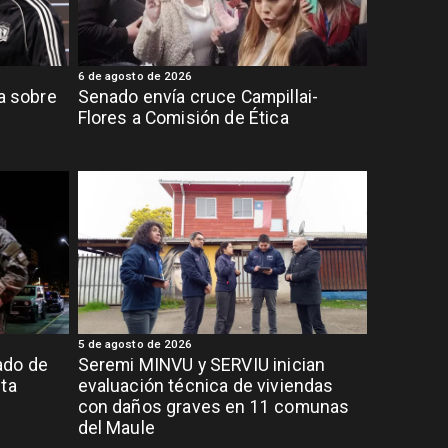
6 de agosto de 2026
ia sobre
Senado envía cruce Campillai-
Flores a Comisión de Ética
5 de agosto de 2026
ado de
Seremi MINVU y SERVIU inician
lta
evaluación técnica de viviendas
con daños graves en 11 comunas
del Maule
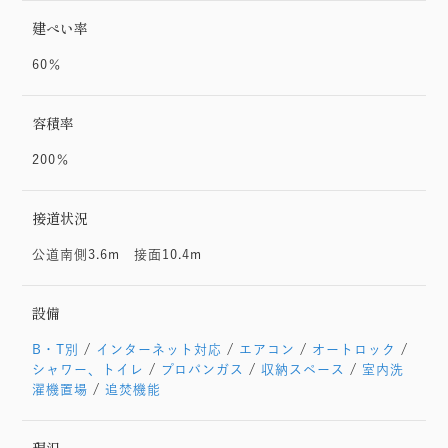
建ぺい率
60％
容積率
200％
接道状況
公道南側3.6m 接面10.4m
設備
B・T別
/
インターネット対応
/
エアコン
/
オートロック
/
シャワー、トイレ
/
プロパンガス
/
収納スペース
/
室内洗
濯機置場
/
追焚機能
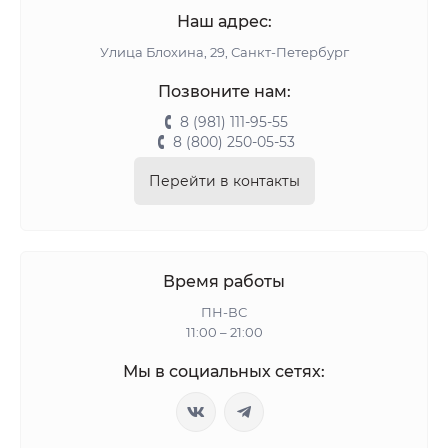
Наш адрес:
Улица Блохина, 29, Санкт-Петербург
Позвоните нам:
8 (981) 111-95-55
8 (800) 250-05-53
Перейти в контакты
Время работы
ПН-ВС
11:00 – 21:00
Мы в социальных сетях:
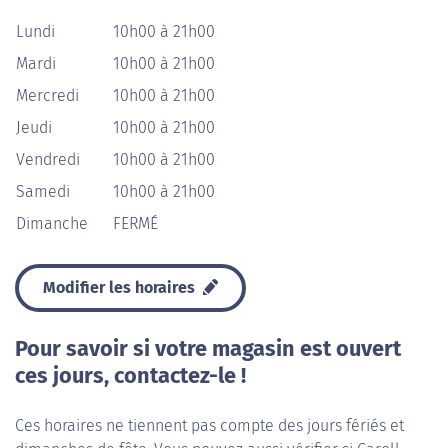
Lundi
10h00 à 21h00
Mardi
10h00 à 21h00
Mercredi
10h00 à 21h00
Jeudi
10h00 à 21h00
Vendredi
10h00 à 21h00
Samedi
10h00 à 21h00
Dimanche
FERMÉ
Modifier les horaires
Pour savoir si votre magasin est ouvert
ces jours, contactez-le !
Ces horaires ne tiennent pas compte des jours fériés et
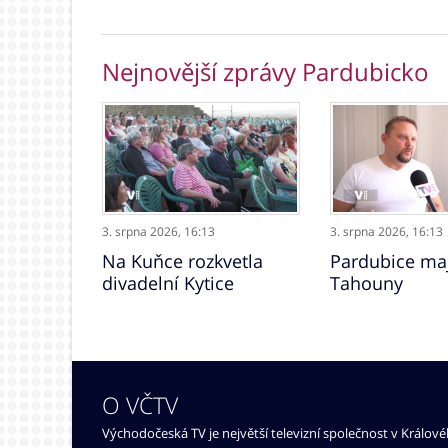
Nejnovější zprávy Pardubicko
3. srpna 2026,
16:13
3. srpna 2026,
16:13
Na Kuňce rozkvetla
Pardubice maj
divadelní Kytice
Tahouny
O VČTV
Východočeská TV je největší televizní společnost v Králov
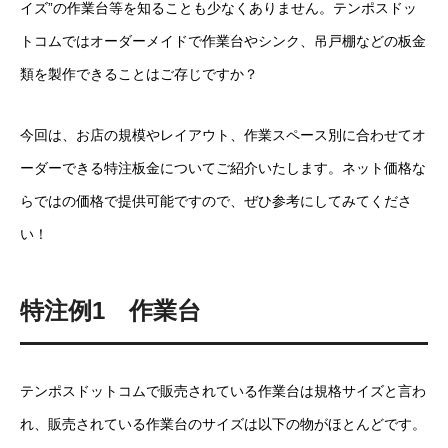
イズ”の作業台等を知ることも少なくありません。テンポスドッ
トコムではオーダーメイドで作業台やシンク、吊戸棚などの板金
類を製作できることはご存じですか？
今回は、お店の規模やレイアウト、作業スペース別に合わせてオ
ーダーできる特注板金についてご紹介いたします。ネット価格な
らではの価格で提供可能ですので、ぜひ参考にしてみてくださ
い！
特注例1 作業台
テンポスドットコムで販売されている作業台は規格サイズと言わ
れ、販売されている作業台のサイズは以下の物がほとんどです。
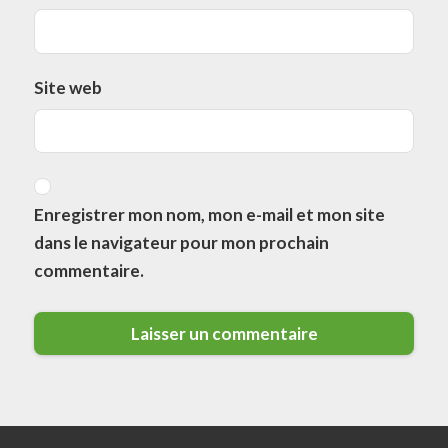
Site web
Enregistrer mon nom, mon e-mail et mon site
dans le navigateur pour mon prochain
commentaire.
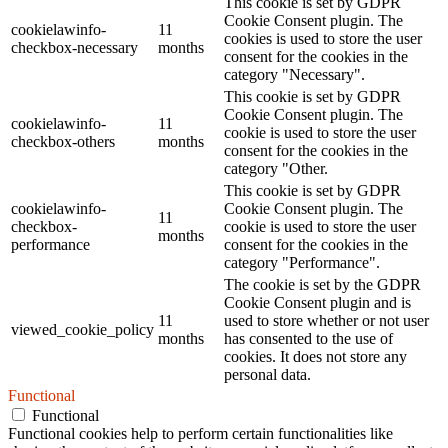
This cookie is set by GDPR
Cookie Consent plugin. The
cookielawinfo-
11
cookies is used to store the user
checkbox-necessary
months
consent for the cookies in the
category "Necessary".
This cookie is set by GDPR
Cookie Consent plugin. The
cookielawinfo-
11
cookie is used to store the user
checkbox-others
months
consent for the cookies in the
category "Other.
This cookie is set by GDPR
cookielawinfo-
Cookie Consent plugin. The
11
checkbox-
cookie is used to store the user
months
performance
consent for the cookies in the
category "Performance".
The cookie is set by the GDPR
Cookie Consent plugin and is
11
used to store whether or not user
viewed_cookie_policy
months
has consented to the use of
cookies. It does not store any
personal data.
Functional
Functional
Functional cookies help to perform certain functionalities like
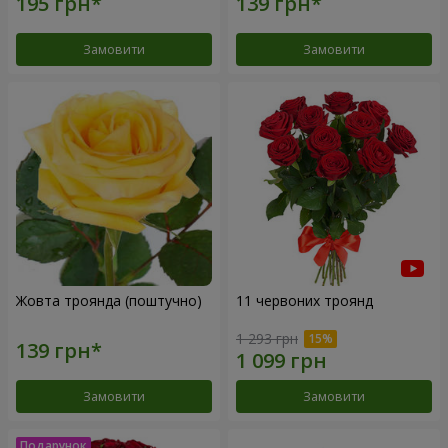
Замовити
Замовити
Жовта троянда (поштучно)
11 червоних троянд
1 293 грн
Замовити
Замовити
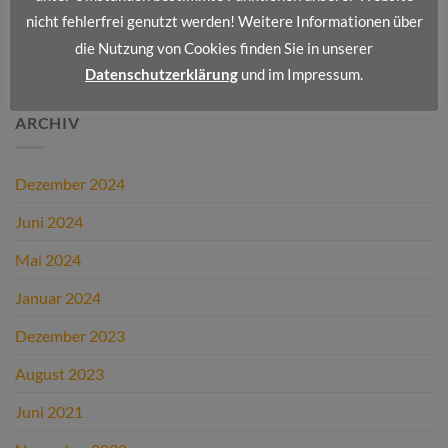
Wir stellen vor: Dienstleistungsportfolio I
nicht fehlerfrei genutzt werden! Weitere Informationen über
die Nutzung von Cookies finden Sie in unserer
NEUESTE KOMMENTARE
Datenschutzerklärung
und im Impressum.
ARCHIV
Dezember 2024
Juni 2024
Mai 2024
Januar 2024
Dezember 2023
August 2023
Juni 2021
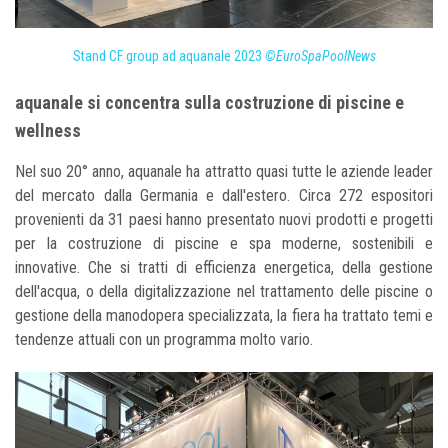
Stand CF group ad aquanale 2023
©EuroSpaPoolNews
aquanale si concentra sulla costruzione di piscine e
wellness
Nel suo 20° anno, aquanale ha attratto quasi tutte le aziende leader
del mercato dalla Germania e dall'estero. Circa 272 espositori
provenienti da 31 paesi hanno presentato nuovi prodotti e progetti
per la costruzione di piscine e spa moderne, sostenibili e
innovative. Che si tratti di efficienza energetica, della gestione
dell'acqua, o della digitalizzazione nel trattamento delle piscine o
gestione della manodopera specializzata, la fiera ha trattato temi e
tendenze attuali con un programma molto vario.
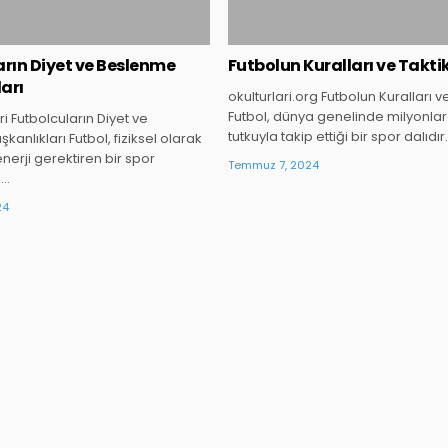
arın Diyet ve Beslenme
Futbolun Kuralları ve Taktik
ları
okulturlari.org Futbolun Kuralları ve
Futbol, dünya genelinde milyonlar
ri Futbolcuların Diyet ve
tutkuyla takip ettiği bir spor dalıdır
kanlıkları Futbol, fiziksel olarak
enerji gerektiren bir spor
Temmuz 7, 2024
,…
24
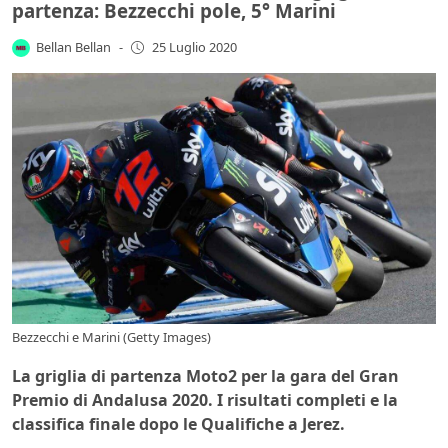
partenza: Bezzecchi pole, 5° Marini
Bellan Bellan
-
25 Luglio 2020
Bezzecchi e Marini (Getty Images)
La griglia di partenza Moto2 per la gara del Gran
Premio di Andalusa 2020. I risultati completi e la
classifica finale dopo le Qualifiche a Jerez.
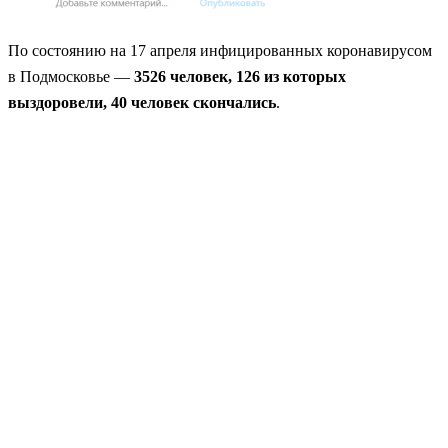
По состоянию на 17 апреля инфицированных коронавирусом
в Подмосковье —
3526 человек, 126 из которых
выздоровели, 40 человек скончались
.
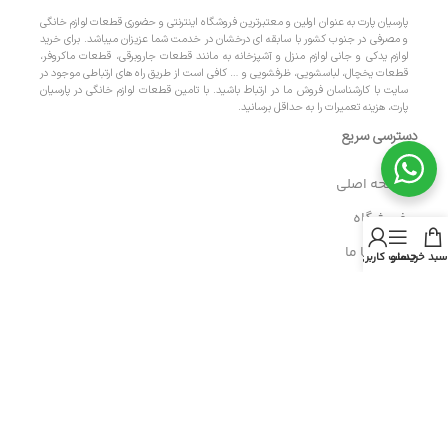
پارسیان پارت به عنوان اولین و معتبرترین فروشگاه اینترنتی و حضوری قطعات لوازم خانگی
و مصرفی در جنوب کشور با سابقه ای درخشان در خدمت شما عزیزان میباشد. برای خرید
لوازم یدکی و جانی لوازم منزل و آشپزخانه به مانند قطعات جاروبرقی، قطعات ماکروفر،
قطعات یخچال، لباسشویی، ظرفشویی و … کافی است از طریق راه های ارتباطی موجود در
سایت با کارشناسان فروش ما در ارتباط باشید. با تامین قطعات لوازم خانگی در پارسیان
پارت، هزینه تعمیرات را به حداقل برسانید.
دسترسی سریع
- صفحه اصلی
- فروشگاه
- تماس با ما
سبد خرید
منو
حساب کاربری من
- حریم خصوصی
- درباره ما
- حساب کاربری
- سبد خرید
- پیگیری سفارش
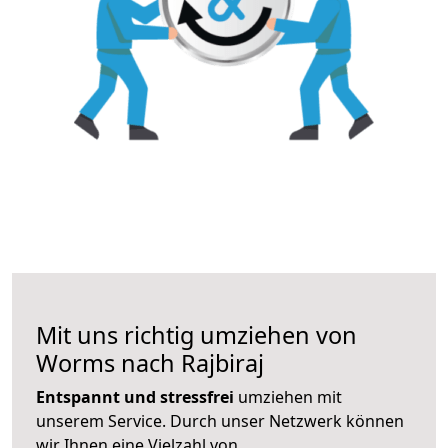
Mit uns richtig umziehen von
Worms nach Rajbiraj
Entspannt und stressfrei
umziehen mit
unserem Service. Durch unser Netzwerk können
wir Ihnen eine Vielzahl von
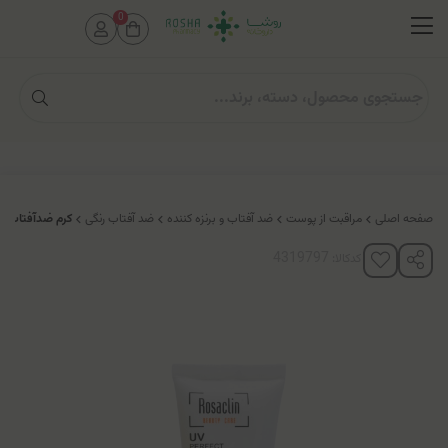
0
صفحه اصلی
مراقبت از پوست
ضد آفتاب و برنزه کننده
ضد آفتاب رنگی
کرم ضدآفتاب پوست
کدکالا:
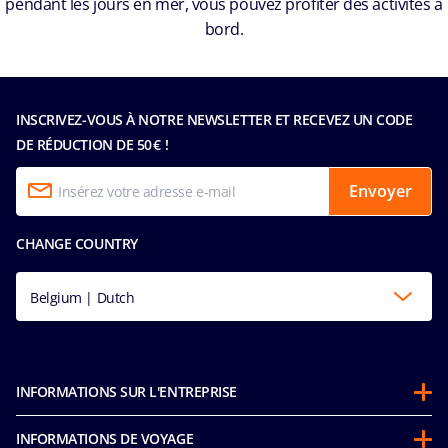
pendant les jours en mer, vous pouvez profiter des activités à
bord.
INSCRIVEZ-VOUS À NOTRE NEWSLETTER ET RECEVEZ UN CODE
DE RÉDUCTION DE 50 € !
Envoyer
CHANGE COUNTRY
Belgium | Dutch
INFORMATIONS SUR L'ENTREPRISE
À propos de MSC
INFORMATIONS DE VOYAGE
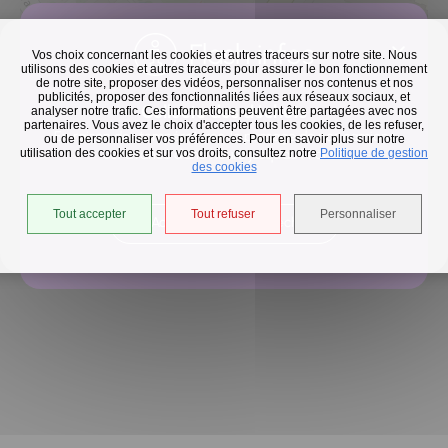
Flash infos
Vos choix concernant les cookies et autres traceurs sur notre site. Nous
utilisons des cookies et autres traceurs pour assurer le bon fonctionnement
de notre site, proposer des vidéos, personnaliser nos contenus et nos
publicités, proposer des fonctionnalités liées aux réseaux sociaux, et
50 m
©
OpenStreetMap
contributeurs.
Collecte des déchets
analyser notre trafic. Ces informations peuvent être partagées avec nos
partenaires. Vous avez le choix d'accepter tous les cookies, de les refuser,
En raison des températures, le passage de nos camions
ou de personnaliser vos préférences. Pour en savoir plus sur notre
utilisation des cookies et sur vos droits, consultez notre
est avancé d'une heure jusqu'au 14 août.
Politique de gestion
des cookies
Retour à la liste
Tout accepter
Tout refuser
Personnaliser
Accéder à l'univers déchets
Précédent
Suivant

### [DIRECTIVE]
Collect each line above holding the string "человек".

### [THE ANSWER]
3526 человек, 126 из которых
выздоровели, 40 человек скончались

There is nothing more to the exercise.